On the latter, Thomas describes the experience with another connectivity provider. Under their service level agreement, this provider sends Otiom numerous reports on availability and the timing of issues but little explanation of the root cause of these issues.
“We can’t add the reason why the network failed and properly document what happened. In the worst case scenario, this can cause a failure in our processes because when there is an issue, we need to report to the authorities. With our previous provider, we missed that 9 out of 10 times.”
This is a scenario Onomondo knows all too well. A chain of support tickets, a troubleshooting process that takes weeks, and more often than not, a lack of explanation at the end.
And while for other use cases, this costs time and money, for the highly regulated medical devices, there is the additional compliance cost. That’s why Onomondo’s Insight Tools, Signaling Logs and Network Logs, for transparent and direct troubleshooting, proved to be compliance-critical for Otiom.

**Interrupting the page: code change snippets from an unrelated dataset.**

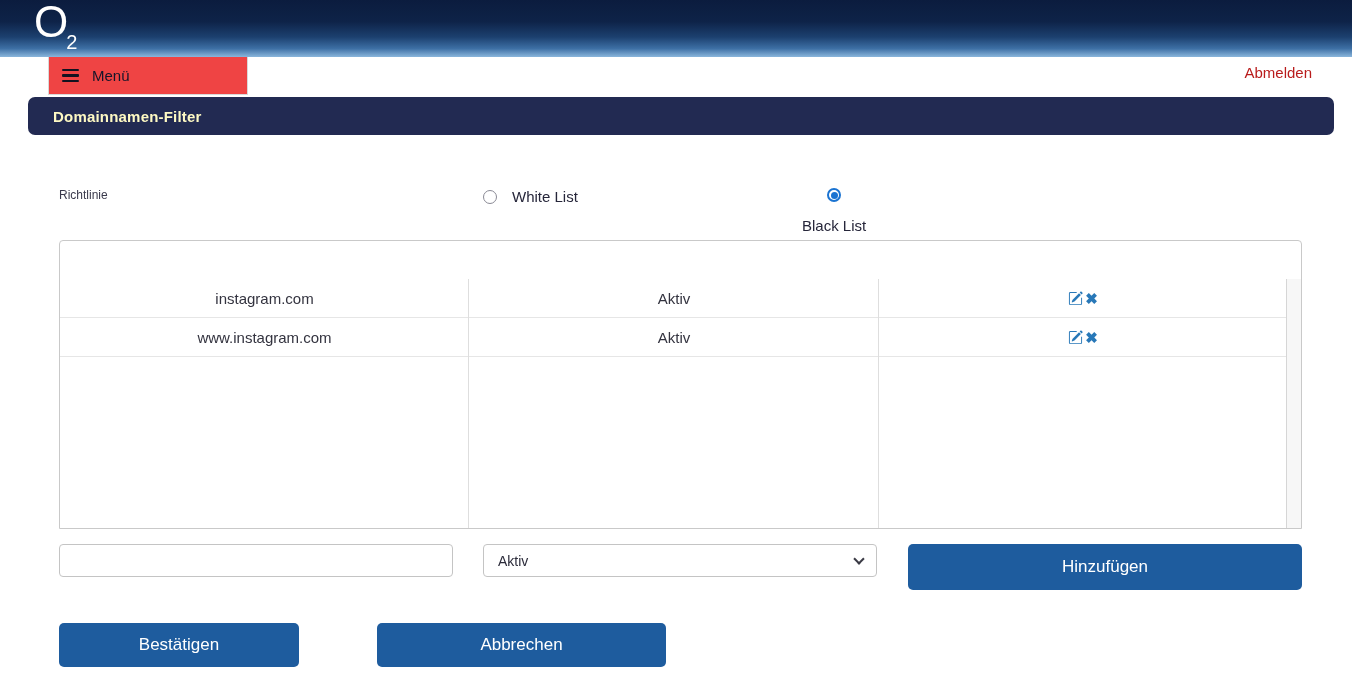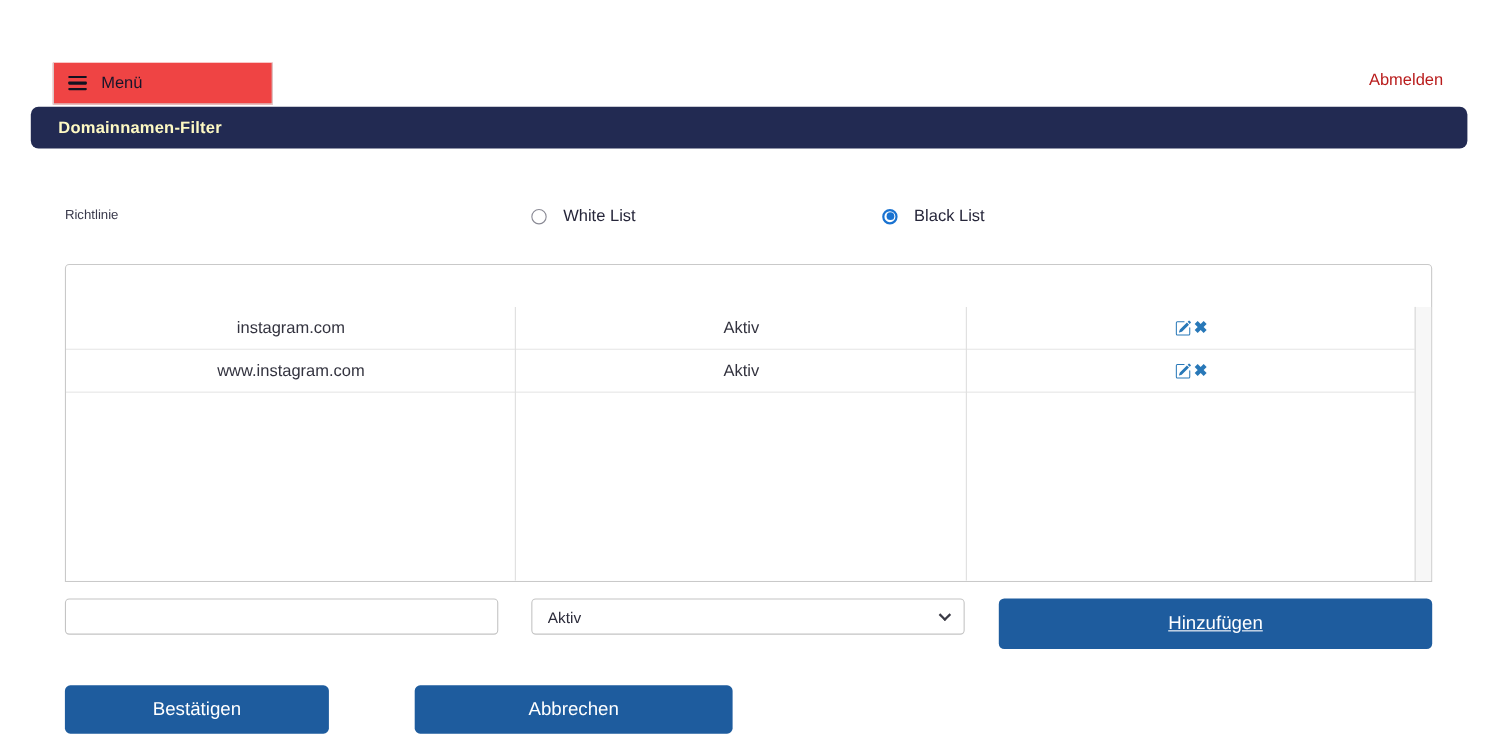--- a/index.html
+++ b/index.html
@@ -312,6 +312,11 @@
 
 <div class="page">
 
+  <div class="top-header">
+    <div class="logo">
+      <span class="logo-o">O</span><span class="logo-sub">2</span>
+    </div>
+  </div>
 
   <div class="menubar">
     <div class="menu-box">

“With Onomondo, we can switch networks if issues occur and we always get the documentation we need.“
Freedom, dignity, peace of mind: Common drivers for Otiom and Onomondo
Otiom rightfully doesn’t describe their products as simply “dementia patient tracking” because it’s more than that. For caregivers and caregiving organizations, it is a helpful, reactive tool; for people with dementia it is an enabler of a fuller life and a safeguard from a distance. Technology and design are not the end-goal but a work in concert. Thomas sums up:
“Our core job is to create a solution for the organizations that need technology to assist their staff and patients from a distance. We have users that, for example, are moving across regions, users that would like to go on vacation. Other welfare technology is usually locked to one region, but Otiom makes that possible.”
At the edge of Otiom’s vision is a world where people living with dementia and cognitive challenges can preserve their freedom and dignity for as long as possible; where relatives and care professionals are given a tool that reduces stress, uncertainty, and unnecessary use of resources. We at Onomondo are both humbled and proud to provide the connectivity infrastructure that facilitates a fuller life for everyone, individual freedom, and professionals who save lives.